Une approche pensée pour trier rapidement les objets
Le point de départ de Flippr n’est pas la consultation d’un catalogue comme dans une application de lecture ou une boutique en ligne. L’idée est plutôt de scanner des articles en série afin d’identifier ceux qui pourraient être rentables. C’est cette orientation qui distingue l’application d’une recherche classique sur un site d’annonces : au lieu de commencer par rédiger une fiche ou parcourir des résultats, je commence par examiner ce que j’ai déjà sous la main.
Dans un carton de livres, une étagère remplie de DVD ou un sac de vêtements destinés au tri, cette méthode peut faire gagner du temps. Je peux isoler les articles qui semblent mériter une recherche plus approfondie, puis traiter les autres plus tard. Pour quelqu’un qui revend occasionnellement, l’intérêt est donc moins de disposer d’une analyse parfaite que d’éviter de consacrer plusieurs minutes à chaque objet sans savoir s’il présente un intérêt réel.
Le terme « IA » suggère une aide automatisée, mais il faut garder une attente raisonnable. Une estimation de rentabilité dépend toujours de l’état, de l’édition, de la demande, des frais et du canal de vente. Même lorsqu’un outil repère correctement un livre ou un jeu, la décision finale reste à prendre. Je considère donc Flippr comme un assistant de présélection, pas comme une promesse de bénéfice automatique.
Le bon usage : commencer par un lot, pas par une pièce isolée
La meilleure façon de l’utiliser est de préparer un petit lot homogène. Je commencerais par les livres, puis je passerais aux films ou aux jeux, au lieu de mélanger immédiatement toutes les catégories. Cela facilite la comparaison des résultats et permet de repérer les cas qui demandent une vérification supplémentaire, notamment lorsqu’un même produit existe en plusieurs éditions.
Cette organisation révèle un avantage moins évident : le scan en masse est utile même lorsque la moitié des articles ne valent rien à revendre. Le temps économisé vient du tri initial. Une personne qui vide une bibliothèque familiale, prépare un déménagement ou récupère un stock hétéroclite peut ainsi concentrer son énergie sur les objets présentant le meilleur rapport entre valeur possible et effort de mise en vente.
Je conseille aussi de séparer les articles dont l’état est clairement différent. Un livre impeccable, une boîte de jeu incomplète et un vêtement très usé ne devraient pas être considérés de la même manière, même si l’identification du produit est correcte. Le résultat du scan ne dispense pas d’un contrôle visuel : il faut regarder les accessoires, les éditions, les défauts et la demande réelle.

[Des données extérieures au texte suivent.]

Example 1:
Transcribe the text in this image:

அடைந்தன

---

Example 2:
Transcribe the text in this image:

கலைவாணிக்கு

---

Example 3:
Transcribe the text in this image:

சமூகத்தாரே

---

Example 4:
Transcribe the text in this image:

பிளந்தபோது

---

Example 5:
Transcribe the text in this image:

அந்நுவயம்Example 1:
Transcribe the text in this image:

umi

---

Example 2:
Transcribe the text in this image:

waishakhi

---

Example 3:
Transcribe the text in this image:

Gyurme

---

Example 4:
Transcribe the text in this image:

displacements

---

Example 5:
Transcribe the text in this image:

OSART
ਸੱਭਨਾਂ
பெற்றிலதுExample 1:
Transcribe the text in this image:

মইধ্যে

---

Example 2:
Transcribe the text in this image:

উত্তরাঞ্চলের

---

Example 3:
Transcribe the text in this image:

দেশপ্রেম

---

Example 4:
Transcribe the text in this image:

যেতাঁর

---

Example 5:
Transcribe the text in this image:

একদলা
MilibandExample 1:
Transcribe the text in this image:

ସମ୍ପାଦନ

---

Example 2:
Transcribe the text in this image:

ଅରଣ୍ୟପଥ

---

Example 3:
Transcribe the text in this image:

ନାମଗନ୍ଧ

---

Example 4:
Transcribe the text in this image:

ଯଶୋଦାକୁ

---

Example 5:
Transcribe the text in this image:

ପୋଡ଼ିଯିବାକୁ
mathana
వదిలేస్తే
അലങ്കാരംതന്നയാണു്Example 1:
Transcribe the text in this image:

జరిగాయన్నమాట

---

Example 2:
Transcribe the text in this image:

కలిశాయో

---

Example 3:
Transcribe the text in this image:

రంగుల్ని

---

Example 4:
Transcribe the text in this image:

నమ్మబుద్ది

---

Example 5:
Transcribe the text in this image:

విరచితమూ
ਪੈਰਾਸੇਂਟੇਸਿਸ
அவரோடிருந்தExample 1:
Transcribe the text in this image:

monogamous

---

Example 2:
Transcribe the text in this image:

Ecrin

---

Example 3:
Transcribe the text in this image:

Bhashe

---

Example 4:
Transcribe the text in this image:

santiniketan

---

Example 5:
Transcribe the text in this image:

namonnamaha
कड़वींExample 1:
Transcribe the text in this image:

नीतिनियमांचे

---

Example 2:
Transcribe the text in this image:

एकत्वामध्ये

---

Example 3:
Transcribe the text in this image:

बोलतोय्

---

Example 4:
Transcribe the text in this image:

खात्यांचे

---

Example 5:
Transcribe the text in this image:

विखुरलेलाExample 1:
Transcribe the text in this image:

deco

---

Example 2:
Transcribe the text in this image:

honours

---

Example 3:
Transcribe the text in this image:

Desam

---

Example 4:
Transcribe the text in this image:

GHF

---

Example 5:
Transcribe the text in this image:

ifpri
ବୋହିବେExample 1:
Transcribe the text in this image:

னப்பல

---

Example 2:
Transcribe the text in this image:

Ce que la version actuelle apporte dans la pratique
La version 3.5.23 donne l’image d’un produit qui continue d’évoluer plutôt que d’un simple prototype limité à une seule famille d’objets. Le fait que Flippr couvre les livres, les films, les CD, les jeux et les vêtements élargit nettement les situations d’usage. Pour moi, cette diversité est plus intéressante qu’un outil très spécialisé si l’objectif est de faire le tri dans des biens variés.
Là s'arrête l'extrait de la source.